Baca juga: Hari Ini dan Esok Mengenang Kartini di Luar Balutan Politik Kebaya ala Orde Baru
Menghadirkan Narasi Perempuan melalui Supeni
Namun, Supeni bukanlah satu-satunya perempuan yang bergerak dalam bidang politik di masa itu. Terdapat pula andil dari perempuan lainnya, seperti Maria Ulfah, Laili Roesad, ataupun Fransisca Fanggidaej.
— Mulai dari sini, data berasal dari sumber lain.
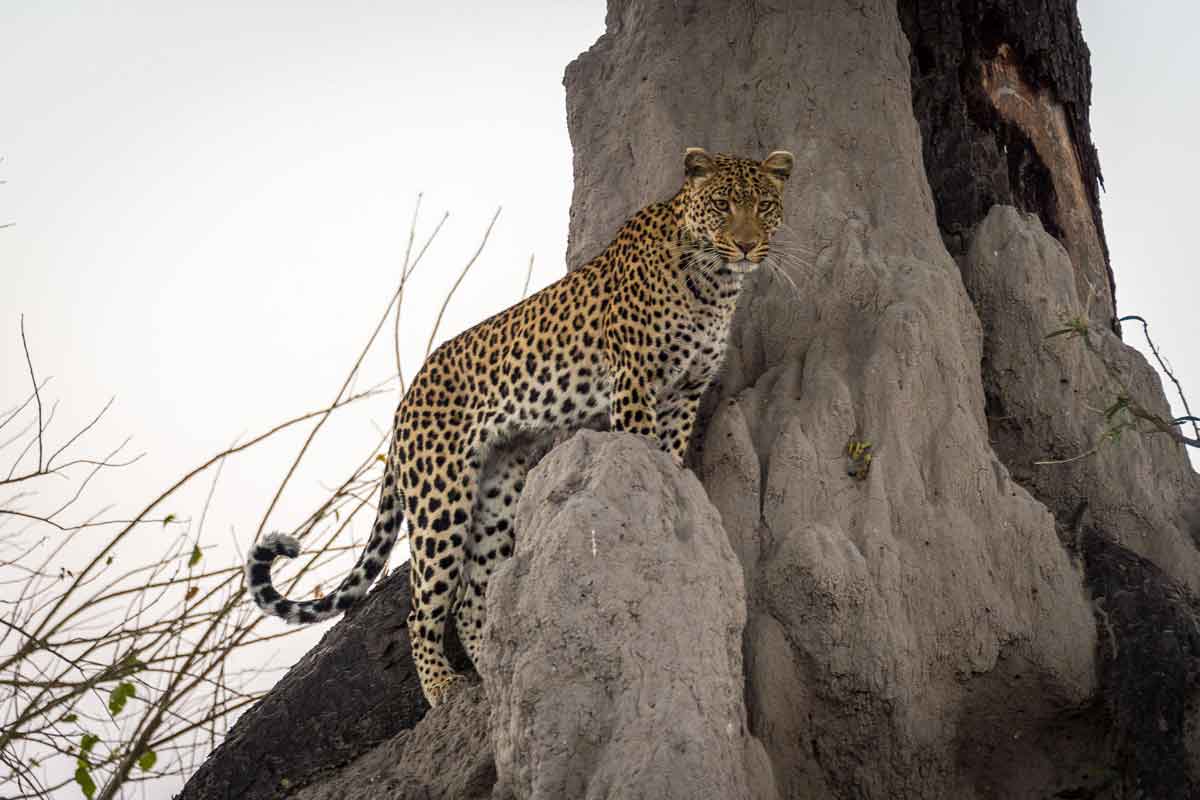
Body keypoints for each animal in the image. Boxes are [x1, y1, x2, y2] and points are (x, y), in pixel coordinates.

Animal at [242, 146, 792, 705]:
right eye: (723, 205)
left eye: (764, 206)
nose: (747, 245)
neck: (714, 283)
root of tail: (403, 407)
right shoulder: (635, 384)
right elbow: (644, 447)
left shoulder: (684, 395)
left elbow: (671, 459)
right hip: (440, 499)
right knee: (424, 609)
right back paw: (442, 686)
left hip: (498, 490)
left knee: (470, 598)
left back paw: (496, 672)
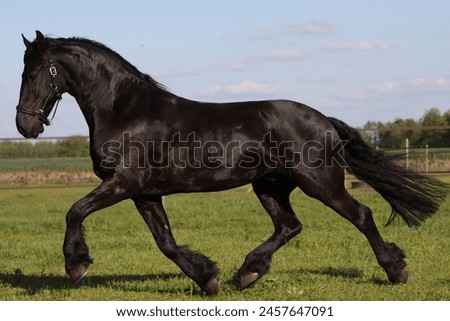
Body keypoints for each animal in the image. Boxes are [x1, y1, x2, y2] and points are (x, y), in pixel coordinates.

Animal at [15, 31, 448, 294]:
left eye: (34, 73)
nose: (25, 126)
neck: (126, 110)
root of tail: (324, 120)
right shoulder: (145, 193)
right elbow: (166, 242)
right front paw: (208, 278)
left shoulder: (124, 183)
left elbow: (75, 210)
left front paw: (76, 265)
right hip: (269, 185)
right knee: (289, 226)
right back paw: (248, 272)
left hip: (320, 182)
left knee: (361, 215)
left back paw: (396, 270)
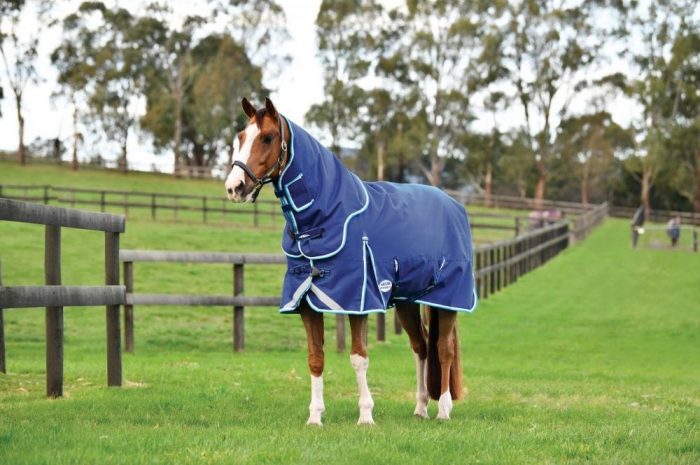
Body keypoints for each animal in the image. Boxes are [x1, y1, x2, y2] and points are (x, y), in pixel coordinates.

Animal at [225, 97, 477, 425]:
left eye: (267, 137)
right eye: (241, 137)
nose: (234, 187)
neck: (327, 217)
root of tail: (454, 204)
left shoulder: (358, 300)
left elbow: (359, 358)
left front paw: (366, 416)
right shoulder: (306, 302)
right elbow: (315, 358)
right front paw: (315, 417)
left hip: (447, 300)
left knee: (443, 349)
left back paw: (444, 410)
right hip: (407, 301)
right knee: (421, 347)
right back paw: (421, 408)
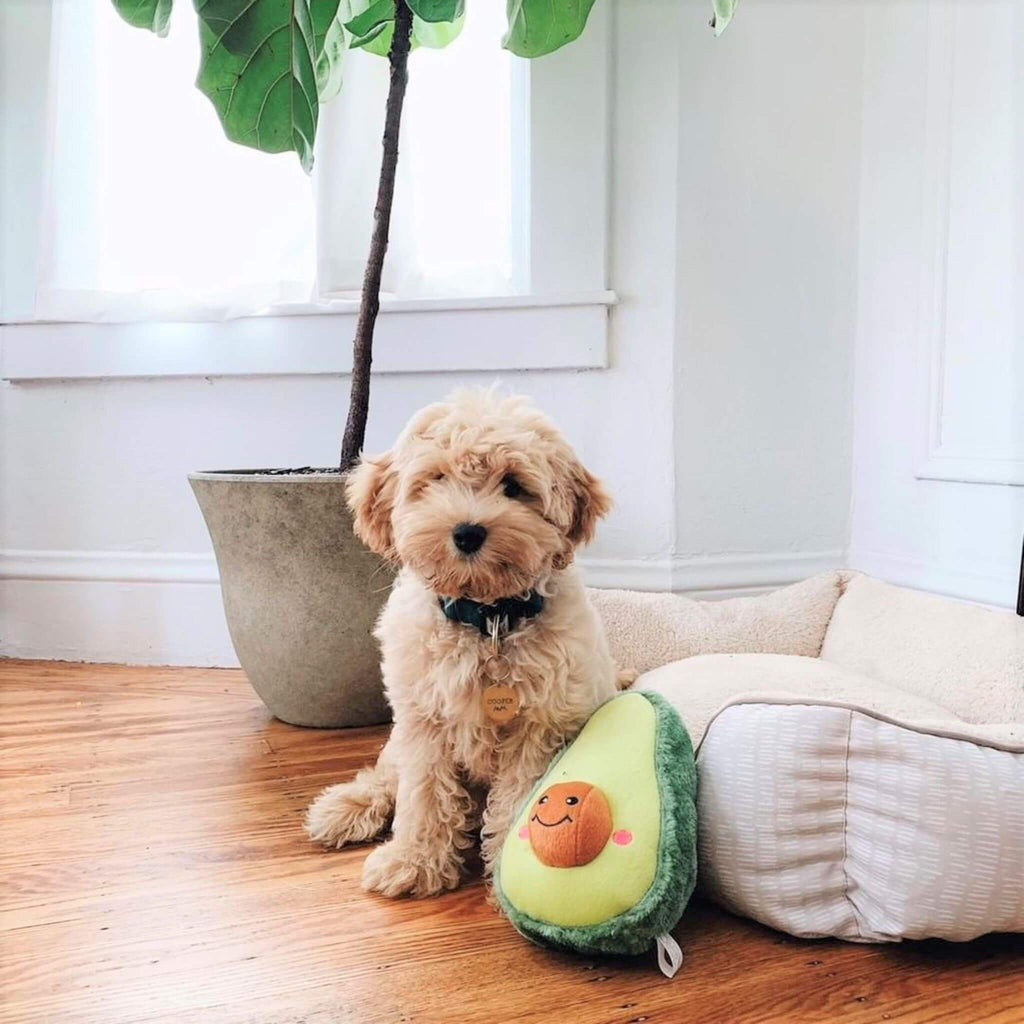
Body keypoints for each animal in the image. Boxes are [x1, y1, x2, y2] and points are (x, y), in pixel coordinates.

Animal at [303, 389, 614, 897]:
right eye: (437, 478)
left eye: (513, 485)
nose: (467, 532)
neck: (486, 618)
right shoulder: (424, 720)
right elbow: (423, 793)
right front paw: (413, 861)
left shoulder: (539, 728)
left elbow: (518, 797)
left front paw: (511, 868)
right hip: (399, 734)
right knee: (385, 775)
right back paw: (346, 808)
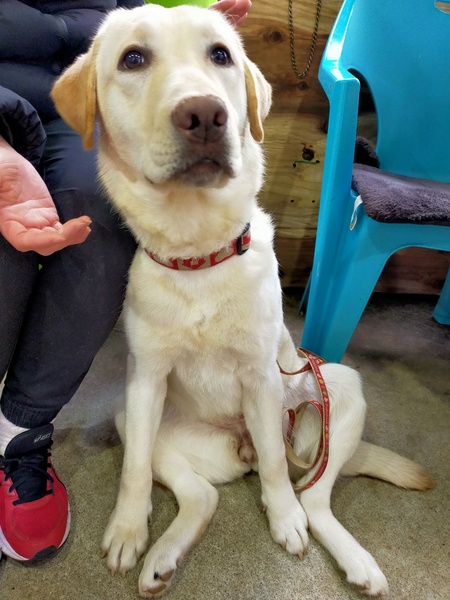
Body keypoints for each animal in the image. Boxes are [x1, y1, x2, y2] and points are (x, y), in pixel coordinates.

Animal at [51, 4, 433, 598]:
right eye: (132, 58)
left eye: (221, 54)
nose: (205, 114)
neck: (200, 254)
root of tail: (238, 448)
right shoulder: (145, 383)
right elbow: (133, 471)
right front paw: (127, 528)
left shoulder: (261, 377)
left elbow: (277, 467)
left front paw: (282, 519)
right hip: (131, 416)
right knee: (202, 494)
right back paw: (161, 558)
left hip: (338, 387)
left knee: (309, 493)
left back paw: (352, 558)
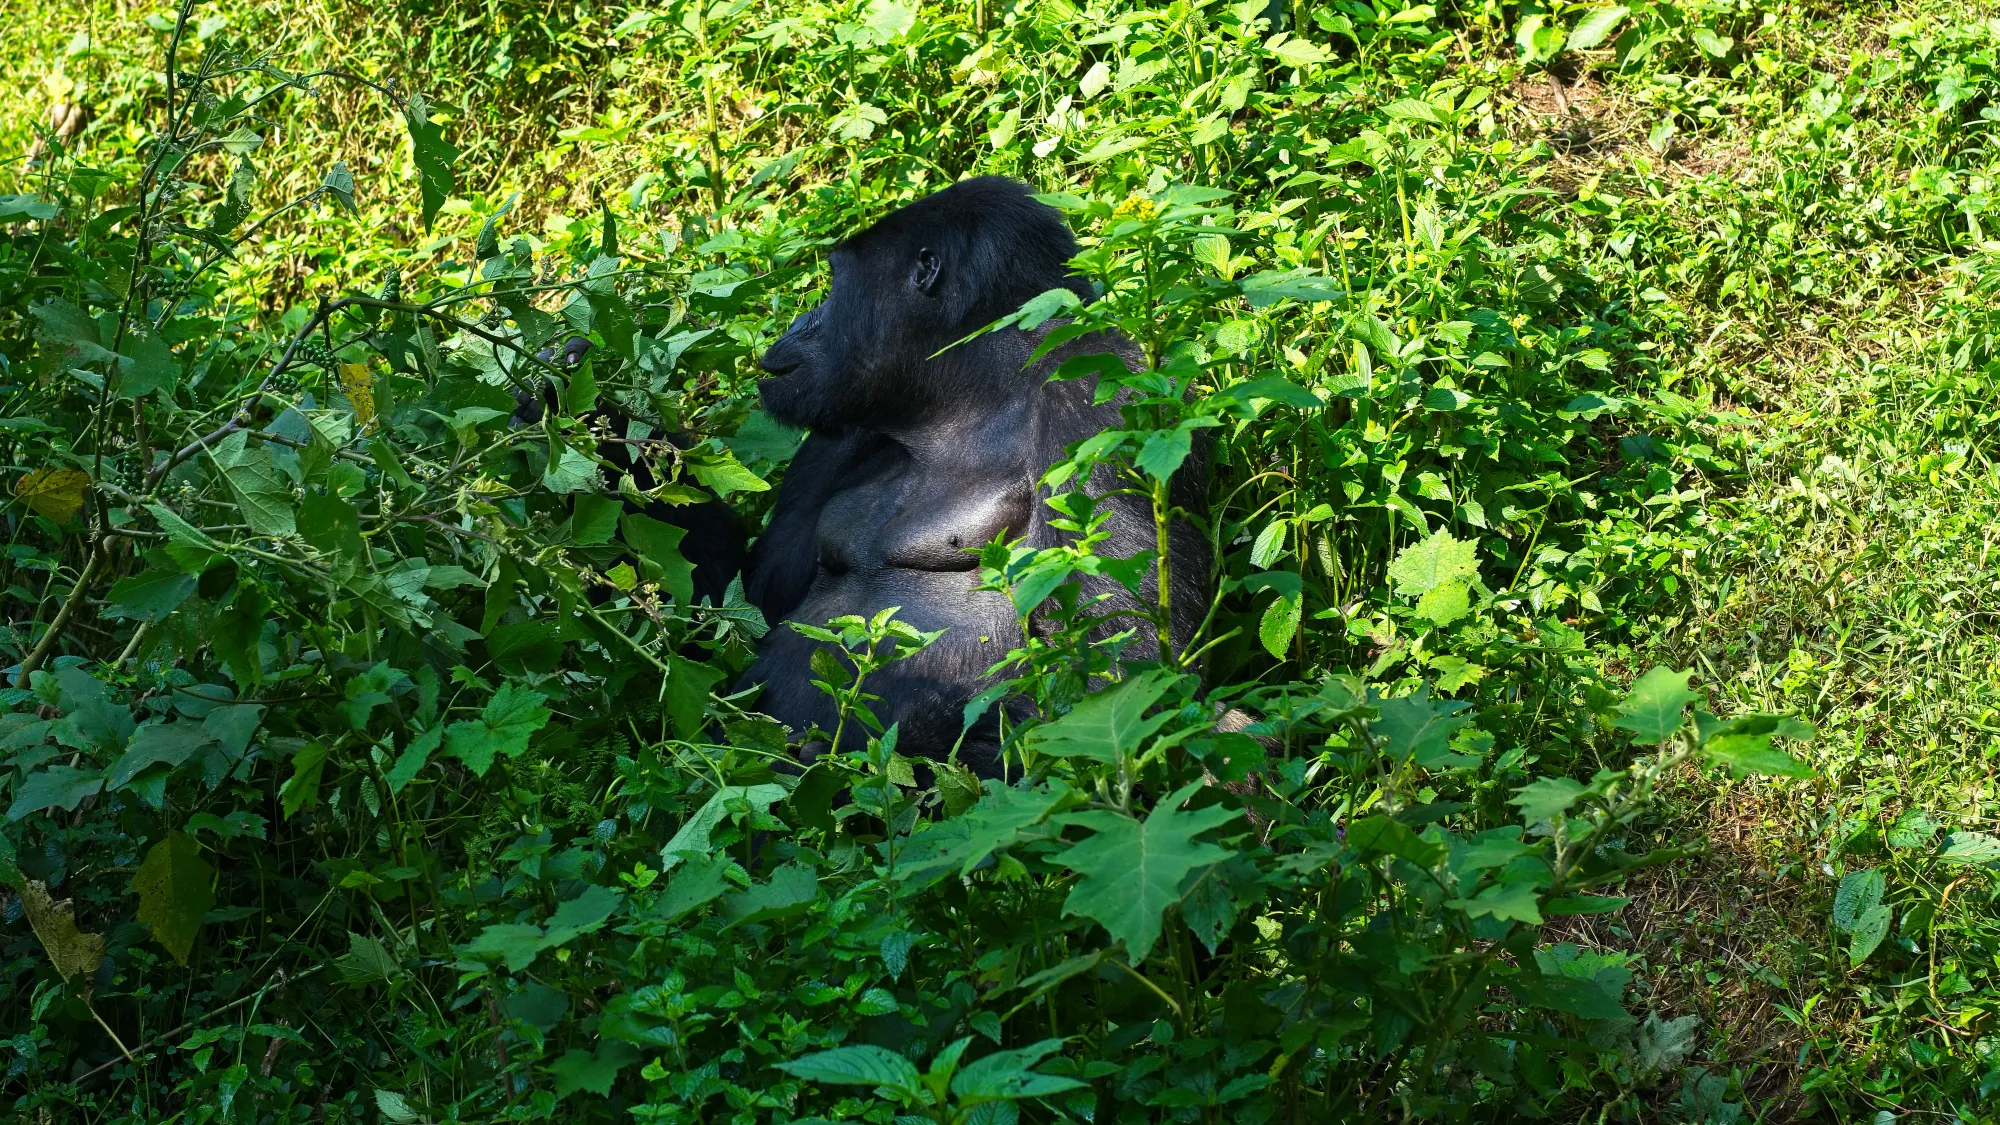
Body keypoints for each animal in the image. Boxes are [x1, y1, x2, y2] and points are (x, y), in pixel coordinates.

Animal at [736, 177, 1200, 768]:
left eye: (836, 283)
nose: (798, 323)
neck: (968, 391)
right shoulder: (834, 432)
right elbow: (752, 599)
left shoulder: (1106, 396)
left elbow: (1122, 657)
Meski begitu, melalui Supenilah saya dapat menambah wawasan mengenai tokoh perempuan yang berkiprah di ruang publik, mengingat perempuan yang selalu dikaitkan dengan dapur, sumur, kasur.
Sosok Supeni juga mengantarkan saya membaca ulang perjuangan para perempuan yang tidak tercatat dalam sejarah resmi. Pengenalan sosok ini menjadi sarana penulisan narasi sejarah yang lebih inklusif. Sosok Supeni menantang dikotomi antara ruang domestik dan ruang publik yang selama ini membatasi perempuan. Karena, ia menjalani kehidupan sebagai anak, istri, dan ibu, sekaligus menjalankan amanah negara sebagai Duta Besar Keliling.
Berbalut kebaya dan konde, Supeni berlenggang sebagai perempuan yang anggun namun tetap tegas terhadap pendiriannya. Supeni benar-benar membuktikan bahwa perempuan dapat menjadi siapa pun dan apa pun sesuai dengan cita-citanya. Relasi yang ia bangun dengan Soekarno menggambarkan harmonisasi dua tokoh yang saling menghormati pandangan satu sama lain. Karena keduanya saling bertukar pikiran sebagai mitra sejajar yang dihargai pemikirannya.
Narasi perempuan lewat Supeni ini berusaha dihadirkan untuk menuliskan sejarah perempuan sebagaimana mestinya; sebagai subjek aktif dalam perjalanan bangsa. Melalui berbagai peran dan kiprahnya, Supeni memberi pesan kuat bahwa perempuan dan laki-laki memiliki potensi yang setara untuk berkontribusi, baik di ranah domestik maupun publik. Keduanya memiliki hak dan tanggung jawab yang sama untuk memilih dan dipilih, serta bersuara dan didengar.